Old MacDonald is tired, then goes to the barn, and warms up the farm animals which leads to blackout gags:
The rabbit tries to concentrate on playing his flute, but ends up with the snoring duck eating his flute, and causing the rabbit to play flute in a "strangling" manner. The pig plays the stovepipe like a tuba, and the ewes sing "Mary Had a Little Lamb", in a fashion like the Andrews Sisters. He blows smoke on the ewes, revealing a blackface gag (edited out in some prints) with the ewes singing "Mary had a little lamb, whose fleece was black as coal!. The duck is annoyed by the goat, in the end he blows a balloon (using a jar wrap), popping the balloon causing himself to disappear with nothing left but his hat that falls in a tub of water . The cat tries to eat the mouse with a violin, but ends up with the mouse playing the harp in his mouth using the cat's whiskers. The horse goes jazzy with the trumpet, and the two chicks do the jitterbug, and after the dance sequence, Old MacDonald asks the audience to sing along with the Bouncing Ball to "Old MacDonald Had a Farm".
Each animal sung is sung in every verse, and the boys and girls alternate, then the animals form a conga line.
History and availability
This was the second official Bouncing Ball sing-along in Technicolor released, as well as the second Famous Studios release to revive Max Fleischer's Bouncing Ball concept after the Fleischer Studios' Screen Songs series had ended its run in 1938. The cartoon was backlogged; it was originally supposed to be released in 1945, but production backlogged it to June 1946.

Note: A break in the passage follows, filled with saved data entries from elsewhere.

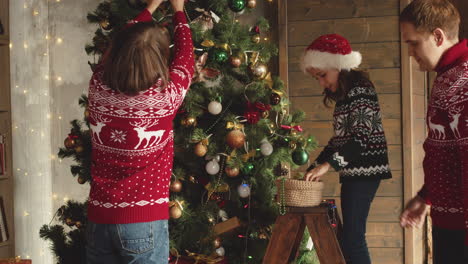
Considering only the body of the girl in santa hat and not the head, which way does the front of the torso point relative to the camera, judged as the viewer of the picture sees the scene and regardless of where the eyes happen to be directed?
to the viewer's left

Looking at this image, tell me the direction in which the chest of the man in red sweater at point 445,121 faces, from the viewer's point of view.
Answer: to the viewer's left

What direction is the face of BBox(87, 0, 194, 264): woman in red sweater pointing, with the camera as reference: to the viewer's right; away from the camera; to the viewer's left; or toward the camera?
away from the camera

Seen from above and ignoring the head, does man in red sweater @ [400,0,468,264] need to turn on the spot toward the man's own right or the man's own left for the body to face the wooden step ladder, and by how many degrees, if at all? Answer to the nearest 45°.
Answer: approximately 45° to the man's own right

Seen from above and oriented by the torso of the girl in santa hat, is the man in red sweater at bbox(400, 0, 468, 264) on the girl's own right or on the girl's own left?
on the girl's own left

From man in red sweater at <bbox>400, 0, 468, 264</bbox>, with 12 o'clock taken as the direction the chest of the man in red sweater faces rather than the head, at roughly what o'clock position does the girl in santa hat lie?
The girl in santa hat is roughly at 2 o'clock from the man in red sweater.

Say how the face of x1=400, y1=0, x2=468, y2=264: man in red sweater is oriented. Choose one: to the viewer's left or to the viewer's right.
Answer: to the viewer's left
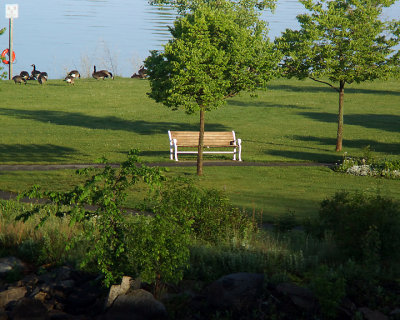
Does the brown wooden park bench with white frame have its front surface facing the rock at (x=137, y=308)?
yes

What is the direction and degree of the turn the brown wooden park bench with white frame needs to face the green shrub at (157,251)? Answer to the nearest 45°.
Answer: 0° — it already faces it

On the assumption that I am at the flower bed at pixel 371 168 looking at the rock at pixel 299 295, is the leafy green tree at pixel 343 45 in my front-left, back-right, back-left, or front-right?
back-right

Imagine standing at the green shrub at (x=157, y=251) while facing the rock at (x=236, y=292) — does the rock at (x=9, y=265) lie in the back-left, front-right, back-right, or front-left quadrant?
back-right

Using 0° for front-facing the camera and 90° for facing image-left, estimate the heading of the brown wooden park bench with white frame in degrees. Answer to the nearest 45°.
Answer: approximately 0°

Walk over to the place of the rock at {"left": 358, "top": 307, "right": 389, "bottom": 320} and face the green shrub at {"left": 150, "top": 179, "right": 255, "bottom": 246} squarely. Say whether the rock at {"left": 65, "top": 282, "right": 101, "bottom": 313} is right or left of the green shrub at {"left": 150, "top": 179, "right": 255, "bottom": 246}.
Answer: left

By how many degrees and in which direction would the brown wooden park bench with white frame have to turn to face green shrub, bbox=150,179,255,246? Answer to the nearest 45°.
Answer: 0° — it already faces it

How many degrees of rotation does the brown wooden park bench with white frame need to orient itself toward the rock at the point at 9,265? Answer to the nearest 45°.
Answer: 0° — it already faces it

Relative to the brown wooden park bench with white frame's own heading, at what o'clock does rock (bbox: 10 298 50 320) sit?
The rock is roughly at 12 o'clock from the brown wooden park bench with white frame.

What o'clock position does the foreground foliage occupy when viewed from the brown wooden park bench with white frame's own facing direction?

Many copies are NTA prints. However, a French TV station in France had aired a Technicolor version, minus the sing-along sequence, and without the Paramount logo on the head and tail.
A Kodachrome print was once struck from a Technicolor original version, containing all of the original Paramount titles. This version circulates in a minuscule amount of PD tapes, among them United American Video Corp.. This supposedly contained a splicey opening and closing.
The uncut original negatives to this film with the front-and-end Paramount titles, like most pre-October 1950 Paramount cartoons in the UM&M/NTA package, is housed at the UCLA Film and Television Archive.